City Time (the time zone calculator on my Palm, which also gives sunrise and sunset times) tells me we got only 10 hours and 22 minutes of daylight today. Sadly, the daylight we did get was pretty dim, dulled down by clouds and drizzle.
I can really feel the lack of light. Keeping going on a day like this is like trying to swim in an undertow. The darkness drags at me, pulling me under, unless I fight to keep my head up. And the depression is insidious, discouraging me from treating it. It would be so much easier just to let go, stop struggling against it, and give in.
This is one of the phases I go through every winter; I am used to it. My mood will track the weather until the time change, when I tend to go through a deep low and have trouble getting up in the morning. Then things will get better for a while thanks to the thrill of the holiday season (helped this year by the extensive travel we’ll be doing in November), then at about New Year’s, I’ll sink again. Usually, it’s just the post-holiday blues, but I suspect going back to work will contribute to a lower low yet. Then it’ll be onto the long upslope as the days get lighter, each one better than the last, until spring comes and I can put my light box away.
What I need to remember, what I always try to remember, is that this is temporary. It’s one of those glass half full/half empty things…is summer just an intermission between winters, or is summer the rule and winter the exception? The best thing I’ve done for my SAD this year has been to reform my thinking, to try to see summer as the default state. Winter is a falling away from that ideal, a hiccup in the essential lightness of life.
No doubt I’ll reread this in January and think it hopelessly naive.
On the food front, I have been making a lot of soups lately. They’re for the whole family, B included. He doesn’t get salty food yet, so I can’t just throw a stock cube or two in and build the flavor from there. Instead, I’ve been making my own salt-free chicken stock, then adding vegetables and pearl barley to turn it into a soup. Oddly, I can’t taste the chicken in it until I add salt; then the flavor comes zinging out.

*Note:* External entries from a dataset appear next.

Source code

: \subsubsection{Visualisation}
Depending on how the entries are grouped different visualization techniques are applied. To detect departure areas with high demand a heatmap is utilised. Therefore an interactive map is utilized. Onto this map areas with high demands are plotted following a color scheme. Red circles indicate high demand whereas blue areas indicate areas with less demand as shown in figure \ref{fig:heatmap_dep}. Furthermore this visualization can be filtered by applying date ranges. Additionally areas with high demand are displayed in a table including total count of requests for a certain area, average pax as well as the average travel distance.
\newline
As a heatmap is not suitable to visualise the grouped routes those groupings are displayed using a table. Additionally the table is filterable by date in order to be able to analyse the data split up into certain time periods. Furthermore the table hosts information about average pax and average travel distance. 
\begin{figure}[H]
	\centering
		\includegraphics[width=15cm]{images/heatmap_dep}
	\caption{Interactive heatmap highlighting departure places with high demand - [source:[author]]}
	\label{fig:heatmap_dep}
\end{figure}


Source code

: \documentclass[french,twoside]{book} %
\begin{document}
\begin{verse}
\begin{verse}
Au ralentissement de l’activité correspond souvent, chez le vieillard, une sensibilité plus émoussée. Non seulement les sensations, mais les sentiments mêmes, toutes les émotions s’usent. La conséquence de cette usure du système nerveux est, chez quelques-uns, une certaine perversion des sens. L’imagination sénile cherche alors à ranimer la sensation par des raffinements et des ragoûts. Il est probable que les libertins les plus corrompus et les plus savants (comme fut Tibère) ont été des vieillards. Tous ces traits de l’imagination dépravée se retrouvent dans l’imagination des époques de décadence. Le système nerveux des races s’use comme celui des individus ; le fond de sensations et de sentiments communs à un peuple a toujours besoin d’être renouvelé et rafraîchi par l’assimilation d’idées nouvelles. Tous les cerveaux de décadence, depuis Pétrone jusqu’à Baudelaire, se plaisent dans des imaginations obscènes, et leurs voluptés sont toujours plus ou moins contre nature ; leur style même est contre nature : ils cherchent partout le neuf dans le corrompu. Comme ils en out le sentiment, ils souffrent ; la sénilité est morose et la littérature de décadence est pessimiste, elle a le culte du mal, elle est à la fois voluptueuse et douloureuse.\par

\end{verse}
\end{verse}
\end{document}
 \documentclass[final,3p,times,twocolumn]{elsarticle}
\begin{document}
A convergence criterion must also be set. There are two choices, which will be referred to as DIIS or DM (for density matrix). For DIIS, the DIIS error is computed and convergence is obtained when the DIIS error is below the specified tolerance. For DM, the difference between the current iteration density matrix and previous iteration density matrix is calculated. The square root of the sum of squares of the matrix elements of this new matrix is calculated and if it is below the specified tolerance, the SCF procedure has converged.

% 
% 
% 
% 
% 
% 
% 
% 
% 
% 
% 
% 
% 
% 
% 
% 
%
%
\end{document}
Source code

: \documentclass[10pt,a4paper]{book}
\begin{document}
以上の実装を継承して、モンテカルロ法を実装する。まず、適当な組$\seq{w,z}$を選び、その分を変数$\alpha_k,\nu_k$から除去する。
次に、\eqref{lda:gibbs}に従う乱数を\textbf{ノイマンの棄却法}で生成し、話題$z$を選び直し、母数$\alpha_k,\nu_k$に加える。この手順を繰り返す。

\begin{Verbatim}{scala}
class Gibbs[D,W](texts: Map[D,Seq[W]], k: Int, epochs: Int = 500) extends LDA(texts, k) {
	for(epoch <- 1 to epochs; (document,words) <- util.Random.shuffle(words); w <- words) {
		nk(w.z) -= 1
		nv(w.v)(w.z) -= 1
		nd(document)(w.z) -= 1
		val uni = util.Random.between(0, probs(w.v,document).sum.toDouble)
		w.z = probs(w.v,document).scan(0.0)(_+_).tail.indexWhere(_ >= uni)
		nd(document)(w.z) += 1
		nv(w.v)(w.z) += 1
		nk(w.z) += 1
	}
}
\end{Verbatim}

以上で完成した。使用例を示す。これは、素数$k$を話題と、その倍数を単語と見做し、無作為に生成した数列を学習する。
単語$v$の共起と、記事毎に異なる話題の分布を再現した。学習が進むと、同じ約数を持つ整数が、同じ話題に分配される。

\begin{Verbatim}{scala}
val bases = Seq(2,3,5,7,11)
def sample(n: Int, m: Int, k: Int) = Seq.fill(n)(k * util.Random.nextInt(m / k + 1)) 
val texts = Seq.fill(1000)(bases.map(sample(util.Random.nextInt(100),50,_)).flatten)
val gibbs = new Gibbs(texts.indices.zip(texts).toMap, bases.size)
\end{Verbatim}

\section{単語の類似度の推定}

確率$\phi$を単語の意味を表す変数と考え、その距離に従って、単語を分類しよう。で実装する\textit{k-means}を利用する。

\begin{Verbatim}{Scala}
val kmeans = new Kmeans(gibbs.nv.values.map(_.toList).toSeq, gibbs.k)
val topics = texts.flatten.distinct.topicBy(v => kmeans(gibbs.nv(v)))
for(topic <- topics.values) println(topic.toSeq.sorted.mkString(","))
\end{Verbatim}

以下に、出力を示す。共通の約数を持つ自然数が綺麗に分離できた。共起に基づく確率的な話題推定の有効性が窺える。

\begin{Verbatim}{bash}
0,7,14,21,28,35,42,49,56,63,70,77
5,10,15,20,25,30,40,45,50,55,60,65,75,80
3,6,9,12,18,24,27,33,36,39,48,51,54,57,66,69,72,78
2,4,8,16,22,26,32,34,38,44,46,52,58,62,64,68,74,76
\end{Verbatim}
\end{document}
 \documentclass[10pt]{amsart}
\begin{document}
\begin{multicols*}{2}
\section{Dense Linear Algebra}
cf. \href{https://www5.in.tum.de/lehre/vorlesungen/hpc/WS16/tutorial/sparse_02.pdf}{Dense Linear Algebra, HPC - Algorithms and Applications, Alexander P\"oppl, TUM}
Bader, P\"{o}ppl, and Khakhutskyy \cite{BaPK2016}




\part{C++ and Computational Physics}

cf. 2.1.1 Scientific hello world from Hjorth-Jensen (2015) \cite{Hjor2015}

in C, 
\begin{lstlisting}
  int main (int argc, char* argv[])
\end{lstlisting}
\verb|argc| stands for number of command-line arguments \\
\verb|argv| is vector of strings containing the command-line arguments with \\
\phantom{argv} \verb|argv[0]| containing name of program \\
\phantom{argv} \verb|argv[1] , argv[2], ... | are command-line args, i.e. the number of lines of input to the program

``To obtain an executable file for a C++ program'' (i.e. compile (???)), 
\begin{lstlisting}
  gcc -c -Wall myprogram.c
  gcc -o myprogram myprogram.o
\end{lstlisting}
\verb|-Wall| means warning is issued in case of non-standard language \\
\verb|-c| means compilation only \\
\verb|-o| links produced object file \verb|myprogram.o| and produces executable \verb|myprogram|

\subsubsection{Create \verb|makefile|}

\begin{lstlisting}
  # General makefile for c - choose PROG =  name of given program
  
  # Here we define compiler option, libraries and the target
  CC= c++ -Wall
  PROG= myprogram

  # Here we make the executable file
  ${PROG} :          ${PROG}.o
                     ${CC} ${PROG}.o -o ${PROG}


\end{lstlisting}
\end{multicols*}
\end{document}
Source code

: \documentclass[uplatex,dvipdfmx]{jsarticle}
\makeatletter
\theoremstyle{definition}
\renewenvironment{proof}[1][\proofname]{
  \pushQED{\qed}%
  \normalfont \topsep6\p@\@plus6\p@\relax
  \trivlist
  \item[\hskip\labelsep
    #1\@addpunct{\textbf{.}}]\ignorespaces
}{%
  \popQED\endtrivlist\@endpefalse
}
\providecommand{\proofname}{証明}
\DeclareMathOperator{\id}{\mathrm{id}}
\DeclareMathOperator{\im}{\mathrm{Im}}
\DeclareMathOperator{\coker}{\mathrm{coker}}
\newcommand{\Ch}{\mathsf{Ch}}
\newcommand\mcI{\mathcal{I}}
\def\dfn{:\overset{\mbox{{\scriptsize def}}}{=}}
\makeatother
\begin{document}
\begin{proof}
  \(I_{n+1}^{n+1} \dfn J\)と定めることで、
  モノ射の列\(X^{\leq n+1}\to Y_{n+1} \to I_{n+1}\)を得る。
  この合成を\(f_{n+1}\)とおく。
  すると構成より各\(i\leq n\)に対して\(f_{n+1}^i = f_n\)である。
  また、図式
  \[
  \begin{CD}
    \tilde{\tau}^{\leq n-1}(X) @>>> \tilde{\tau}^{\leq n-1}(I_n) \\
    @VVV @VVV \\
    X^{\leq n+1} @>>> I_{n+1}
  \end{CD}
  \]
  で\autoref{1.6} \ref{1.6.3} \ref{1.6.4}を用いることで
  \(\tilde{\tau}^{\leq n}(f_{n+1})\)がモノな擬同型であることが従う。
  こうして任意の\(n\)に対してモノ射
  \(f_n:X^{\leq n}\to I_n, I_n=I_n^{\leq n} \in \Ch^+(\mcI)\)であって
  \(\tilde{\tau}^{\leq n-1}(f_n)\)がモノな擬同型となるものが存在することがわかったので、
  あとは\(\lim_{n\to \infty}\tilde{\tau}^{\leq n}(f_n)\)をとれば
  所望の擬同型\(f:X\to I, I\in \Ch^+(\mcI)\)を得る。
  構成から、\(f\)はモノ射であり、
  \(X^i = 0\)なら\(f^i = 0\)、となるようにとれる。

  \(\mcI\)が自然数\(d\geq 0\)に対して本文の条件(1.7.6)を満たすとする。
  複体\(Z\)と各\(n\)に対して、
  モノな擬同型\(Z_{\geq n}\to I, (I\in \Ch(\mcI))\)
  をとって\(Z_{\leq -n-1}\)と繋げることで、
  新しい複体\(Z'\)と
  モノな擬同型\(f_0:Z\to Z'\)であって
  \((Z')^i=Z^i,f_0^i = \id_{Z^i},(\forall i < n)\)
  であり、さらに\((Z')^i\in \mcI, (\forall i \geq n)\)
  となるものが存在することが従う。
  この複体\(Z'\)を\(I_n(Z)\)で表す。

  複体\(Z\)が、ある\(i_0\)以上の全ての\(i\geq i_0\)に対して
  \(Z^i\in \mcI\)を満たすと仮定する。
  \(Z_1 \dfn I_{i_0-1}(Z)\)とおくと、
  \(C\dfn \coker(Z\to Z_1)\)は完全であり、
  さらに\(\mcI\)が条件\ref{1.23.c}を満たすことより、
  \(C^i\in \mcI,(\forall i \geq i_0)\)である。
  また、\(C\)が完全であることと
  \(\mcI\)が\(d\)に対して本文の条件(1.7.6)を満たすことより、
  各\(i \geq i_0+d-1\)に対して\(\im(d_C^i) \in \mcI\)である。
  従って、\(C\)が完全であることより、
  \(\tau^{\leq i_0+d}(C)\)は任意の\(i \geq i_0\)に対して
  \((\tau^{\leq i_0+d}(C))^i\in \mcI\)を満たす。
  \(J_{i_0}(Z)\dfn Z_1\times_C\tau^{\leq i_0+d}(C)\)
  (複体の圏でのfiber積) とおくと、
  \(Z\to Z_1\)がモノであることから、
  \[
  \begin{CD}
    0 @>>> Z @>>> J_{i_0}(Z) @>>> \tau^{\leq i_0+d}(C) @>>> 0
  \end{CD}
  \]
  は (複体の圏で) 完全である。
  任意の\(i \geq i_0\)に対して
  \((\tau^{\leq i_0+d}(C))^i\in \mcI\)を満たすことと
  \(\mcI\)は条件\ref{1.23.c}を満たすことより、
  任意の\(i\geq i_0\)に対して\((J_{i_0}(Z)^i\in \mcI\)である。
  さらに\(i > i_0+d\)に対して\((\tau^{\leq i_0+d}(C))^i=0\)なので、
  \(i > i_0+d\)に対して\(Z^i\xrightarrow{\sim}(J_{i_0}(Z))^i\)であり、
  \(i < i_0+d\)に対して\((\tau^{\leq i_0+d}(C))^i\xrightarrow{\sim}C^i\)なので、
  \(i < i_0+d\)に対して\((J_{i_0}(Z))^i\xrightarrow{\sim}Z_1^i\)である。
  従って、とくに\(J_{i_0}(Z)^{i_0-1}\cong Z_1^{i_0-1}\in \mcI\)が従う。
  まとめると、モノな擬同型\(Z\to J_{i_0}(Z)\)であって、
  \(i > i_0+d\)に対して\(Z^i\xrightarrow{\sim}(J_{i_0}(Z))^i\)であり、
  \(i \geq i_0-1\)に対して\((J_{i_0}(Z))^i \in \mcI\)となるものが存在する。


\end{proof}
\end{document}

B has eaten both the soups I’ve made with gusto. We use a little hand-held electric blender to whizz his food into mush, since his gums are probably not up to bits of chicken and pearl barley.
Cooking for the baby is a powerful thing, by the way. M and I have both felt it over the last couple of months. Every step, from browsing for another flavor to try him on (harlequin squash? pumpkin?), to cooking it up, to mushing it and spooning it into his toothless little mouth, is deeply satisfying. It’s even more fulfilling than breastfeeding, probably because the preparation process is conscious and deliberate.
We don’t just cook for immediate consumption, either. We tend to make enough of whatever the new food is to freeze 10 or 15 ice cubes’ worth of mush, plus a meal’s worth to eat fresh. Subsequent meals are easy: pop 4 or 5 cubes in the microwave, heat, thicken with baby rice if needed, and serve. I make a game of it with B, letting him chew on the Tupperware lid while I discuss the flavors he’ll be getting.
He has yet to taste commercial baby food (a point of pride). This will change when we start travelling next month.